The Consequences of Mortgage Fraud
Mortgage fraud has real financial, reputational and even criminal consequences for borrowers and brokers alike. Despite this fact, Equifax Canada data suggests high-risk and suspected fraudulent mortgage activity rose between 2013 and the beginning of 2017, noting a 52 per cent increase in suspected fraudulent mortgage applications.
"We're certainly seeing more mortgage applications being flagged as suspicious by our reporting institutions," said Tara Zecevic, Vice President, Customer Insight at Equifax Canada in January 2017. "While we cannot entirely attribute these increases to consumers overstating personal income or falsifying applications, we do want to remind people that there are serious consequences for making false or inaccurate claims on any loan or mortgage applications. Not only will it stretch your finances, it is in breach of your contractual obligations with the lender, and simply put, it's against the law."

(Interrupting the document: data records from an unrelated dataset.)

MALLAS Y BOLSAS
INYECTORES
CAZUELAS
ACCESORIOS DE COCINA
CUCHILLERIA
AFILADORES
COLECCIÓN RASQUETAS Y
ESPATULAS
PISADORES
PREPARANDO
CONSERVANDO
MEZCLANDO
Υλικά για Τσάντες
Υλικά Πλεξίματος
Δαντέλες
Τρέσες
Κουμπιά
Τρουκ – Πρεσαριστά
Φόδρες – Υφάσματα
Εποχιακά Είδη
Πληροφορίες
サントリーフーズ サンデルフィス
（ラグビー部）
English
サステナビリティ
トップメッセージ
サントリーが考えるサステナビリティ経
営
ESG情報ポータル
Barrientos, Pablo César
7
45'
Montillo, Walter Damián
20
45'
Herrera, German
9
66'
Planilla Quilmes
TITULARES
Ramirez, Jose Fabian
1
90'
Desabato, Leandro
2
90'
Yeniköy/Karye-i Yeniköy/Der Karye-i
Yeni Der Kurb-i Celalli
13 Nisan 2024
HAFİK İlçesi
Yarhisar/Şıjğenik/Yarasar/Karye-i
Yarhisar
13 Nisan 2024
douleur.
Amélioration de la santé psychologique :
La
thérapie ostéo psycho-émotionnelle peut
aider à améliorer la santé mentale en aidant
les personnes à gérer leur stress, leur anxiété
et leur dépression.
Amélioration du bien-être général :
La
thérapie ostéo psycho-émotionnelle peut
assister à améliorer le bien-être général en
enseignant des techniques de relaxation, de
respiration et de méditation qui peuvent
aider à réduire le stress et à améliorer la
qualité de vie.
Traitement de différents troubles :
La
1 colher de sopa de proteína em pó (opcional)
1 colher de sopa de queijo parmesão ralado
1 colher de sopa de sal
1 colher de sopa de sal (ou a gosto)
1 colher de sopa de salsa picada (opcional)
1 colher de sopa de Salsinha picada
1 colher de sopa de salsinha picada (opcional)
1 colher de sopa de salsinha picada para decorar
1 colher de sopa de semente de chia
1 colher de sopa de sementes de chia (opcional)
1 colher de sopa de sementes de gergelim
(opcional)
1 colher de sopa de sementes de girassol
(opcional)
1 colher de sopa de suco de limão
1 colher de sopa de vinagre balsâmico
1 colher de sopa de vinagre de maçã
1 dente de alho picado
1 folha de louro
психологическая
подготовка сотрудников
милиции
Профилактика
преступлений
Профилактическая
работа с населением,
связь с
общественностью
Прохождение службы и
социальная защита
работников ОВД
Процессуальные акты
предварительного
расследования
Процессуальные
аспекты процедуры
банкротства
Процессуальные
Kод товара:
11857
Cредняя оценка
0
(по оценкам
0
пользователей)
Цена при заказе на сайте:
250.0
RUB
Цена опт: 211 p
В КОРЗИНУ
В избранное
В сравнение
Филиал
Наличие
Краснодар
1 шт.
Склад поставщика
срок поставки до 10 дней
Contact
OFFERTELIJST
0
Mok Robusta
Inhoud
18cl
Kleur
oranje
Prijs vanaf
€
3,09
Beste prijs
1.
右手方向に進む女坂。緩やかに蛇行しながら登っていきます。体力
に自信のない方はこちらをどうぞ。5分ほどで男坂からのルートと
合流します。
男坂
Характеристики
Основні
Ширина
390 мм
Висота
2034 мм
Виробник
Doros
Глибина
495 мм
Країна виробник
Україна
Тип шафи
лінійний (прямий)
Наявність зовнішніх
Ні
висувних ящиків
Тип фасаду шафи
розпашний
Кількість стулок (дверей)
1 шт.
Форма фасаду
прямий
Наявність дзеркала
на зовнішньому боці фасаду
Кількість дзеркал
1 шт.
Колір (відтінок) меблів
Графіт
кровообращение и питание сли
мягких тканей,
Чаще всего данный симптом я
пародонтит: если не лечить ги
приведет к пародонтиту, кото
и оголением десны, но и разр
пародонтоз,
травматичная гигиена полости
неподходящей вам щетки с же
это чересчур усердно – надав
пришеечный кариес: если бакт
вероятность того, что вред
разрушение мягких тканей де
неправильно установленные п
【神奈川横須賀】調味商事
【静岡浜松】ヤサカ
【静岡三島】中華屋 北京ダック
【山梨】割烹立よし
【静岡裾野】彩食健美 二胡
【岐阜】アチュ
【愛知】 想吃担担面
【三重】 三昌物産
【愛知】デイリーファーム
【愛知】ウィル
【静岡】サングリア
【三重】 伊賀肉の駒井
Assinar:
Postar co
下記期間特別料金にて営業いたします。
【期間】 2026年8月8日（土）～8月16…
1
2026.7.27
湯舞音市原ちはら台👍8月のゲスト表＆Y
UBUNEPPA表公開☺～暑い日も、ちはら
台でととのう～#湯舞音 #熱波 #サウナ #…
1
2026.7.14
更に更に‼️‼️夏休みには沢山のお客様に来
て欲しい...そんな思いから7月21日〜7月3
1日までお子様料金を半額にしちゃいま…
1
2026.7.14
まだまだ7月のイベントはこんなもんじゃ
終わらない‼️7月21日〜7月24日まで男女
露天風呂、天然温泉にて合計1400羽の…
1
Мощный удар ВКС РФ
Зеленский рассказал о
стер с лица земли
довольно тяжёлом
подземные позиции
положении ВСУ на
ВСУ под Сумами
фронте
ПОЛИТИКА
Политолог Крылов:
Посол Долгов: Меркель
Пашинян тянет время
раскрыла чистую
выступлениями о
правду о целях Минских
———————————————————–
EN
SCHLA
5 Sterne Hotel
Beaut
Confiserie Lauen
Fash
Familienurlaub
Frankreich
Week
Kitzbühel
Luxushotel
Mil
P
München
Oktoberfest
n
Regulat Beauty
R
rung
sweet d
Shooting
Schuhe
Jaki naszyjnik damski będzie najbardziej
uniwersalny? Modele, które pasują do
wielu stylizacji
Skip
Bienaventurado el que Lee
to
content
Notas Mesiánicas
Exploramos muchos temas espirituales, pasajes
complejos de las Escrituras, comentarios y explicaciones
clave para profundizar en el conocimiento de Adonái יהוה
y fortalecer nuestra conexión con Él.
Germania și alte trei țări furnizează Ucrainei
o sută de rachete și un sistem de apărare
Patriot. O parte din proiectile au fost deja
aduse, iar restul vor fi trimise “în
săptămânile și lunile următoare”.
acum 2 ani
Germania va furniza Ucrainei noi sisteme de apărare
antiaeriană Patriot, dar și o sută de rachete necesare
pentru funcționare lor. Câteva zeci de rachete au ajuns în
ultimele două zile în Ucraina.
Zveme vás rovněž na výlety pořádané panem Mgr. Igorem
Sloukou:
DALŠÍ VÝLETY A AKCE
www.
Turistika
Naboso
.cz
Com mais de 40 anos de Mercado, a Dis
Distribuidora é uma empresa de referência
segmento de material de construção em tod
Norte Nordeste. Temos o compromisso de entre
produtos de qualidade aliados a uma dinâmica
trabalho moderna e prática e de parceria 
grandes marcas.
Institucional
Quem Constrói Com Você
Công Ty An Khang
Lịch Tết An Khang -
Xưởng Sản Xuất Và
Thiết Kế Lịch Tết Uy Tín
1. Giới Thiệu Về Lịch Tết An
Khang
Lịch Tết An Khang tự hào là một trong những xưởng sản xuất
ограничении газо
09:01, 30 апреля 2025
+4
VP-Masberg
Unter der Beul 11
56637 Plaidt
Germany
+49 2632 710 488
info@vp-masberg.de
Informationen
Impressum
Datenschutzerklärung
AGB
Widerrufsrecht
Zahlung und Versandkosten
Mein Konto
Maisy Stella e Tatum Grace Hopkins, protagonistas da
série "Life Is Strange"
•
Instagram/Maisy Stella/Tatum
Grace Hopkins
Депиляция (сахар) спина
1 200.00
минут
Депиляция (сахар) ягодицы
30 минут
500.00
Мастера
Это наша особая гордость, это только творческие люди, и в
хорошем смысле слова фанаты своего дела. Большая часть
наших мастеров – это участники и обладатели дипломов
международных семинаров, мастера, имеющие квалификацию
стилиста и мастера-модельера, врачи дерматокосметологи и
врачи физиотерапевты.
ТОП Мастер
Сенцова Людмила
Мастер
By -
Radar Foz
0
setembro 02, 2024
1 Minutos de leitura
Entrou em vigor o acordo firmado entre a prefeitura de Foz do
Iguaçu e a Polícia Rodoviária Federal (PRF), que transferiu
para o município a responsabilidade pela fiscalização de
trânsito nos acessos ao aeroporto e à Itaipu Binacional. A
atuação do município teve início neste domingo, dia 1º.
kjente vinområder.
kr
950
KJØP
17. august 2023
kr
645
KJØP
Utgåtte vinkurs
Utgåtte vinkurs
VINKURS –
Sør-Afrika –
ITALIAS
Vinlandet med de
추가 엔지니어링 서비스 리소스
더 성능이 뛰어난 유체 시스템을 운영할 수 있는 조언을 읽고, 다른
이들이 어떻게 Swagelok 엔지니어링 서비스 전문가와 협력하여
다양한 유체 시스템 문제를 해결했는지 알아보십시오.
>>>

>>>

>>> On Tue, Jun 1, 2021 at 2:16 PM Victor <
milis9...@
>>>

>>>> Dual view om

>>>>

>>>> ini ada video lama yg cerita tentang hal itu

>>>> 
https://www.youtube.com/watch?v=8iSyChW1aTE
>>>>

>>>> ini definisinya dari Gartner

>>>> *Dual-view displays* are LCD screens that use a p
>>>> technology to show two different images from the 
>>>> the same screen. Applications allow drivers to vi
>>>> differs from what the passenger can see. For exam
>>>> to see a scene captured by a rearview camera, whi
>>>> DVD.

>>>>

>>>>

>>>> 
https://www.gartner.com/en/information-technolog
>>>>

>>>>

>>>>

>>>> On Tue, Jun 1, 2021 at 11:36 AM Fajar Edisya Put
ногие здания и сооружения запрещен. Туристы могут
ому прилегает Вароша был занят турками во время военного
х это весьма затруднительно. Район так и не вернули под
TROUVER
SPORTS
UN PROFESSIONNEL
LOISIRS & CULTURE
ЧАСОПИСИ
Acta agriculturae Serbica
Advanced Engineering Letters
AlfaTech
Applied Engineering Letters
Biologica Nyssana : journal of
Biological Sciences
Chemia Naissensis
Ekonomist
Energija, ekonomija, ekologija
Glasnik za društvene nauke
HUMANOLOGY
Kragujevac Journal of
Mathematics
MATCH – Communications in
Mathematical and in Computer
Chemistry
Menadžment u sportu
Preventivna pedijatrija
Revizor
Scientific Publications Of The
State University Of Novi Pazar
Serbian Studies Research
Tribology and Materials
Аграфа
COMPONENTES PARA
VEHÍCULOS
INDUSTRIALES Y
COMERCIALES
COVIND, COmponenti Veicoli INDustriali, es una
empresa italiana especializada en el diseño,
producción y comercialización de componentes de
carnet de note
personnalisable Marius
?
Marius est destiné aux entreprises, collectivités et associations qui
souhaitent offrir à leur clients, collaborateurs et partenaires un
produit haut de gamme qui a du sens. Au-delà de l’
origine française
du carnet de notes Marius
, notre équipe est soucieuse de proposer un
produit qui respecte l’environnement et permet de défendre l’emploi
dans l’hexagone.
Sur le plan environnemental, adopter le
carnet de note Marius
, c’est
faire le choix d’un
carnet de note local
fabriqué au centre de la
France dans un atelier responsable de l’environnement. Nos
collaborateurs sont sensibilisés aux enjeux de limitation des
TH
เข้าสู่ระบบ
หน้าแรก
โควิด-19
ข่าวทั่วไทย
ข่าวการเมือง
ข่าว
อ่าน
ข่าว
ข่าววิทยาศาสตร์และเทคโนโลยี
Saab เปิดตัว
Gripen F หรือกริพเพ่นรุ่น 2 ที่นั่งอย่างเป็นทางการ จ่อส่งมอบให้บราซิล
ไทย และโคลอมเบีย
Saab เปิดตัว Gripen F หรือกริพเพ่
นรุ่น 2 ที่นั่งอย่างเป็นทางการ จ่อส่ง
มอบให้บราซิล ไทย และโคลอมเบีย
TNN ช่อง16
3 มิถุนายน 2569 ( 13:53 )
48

According to data from Equifax's enterprise fraud management solution, 'Falsified Account Statements' and 'Falsified Documents' were the most prominent application tags, as reported by investigators. The other was 'Conflicting Information'. Of those applications flagged, 67 per cent were from Ontario while the next highest was 12 per cent from B.C.
Wide-spread mortgage fraud has negative consequences for society as a whole, including contributing to an “overheated” housing market and increasingly precarious economic conditions. One-in-five Canadians who do not have a mortgage indicated they are nervous they will never own a home because of rising prices.
Little White Lies
With respect to mortgage fraud, the results of the recent Equifax survey showed:
- 13 per cent of Canadians indicated they felt it was okay to tell 'a little white lie' when applying for a mortgage to get the house they want.
- 16 per cent said they believe mortgage fraud is a victimless crime
- 8 per cent admitted to misrepresenting the facts on a credit or loan application
The survey was conducted online using Leger's weekly OMNI via LegerWeb, capturing a representative sample of 1,547 Canadians from across the country. A sample of this size would yield a margin of error of +/- 2.5% 19 times out of 20.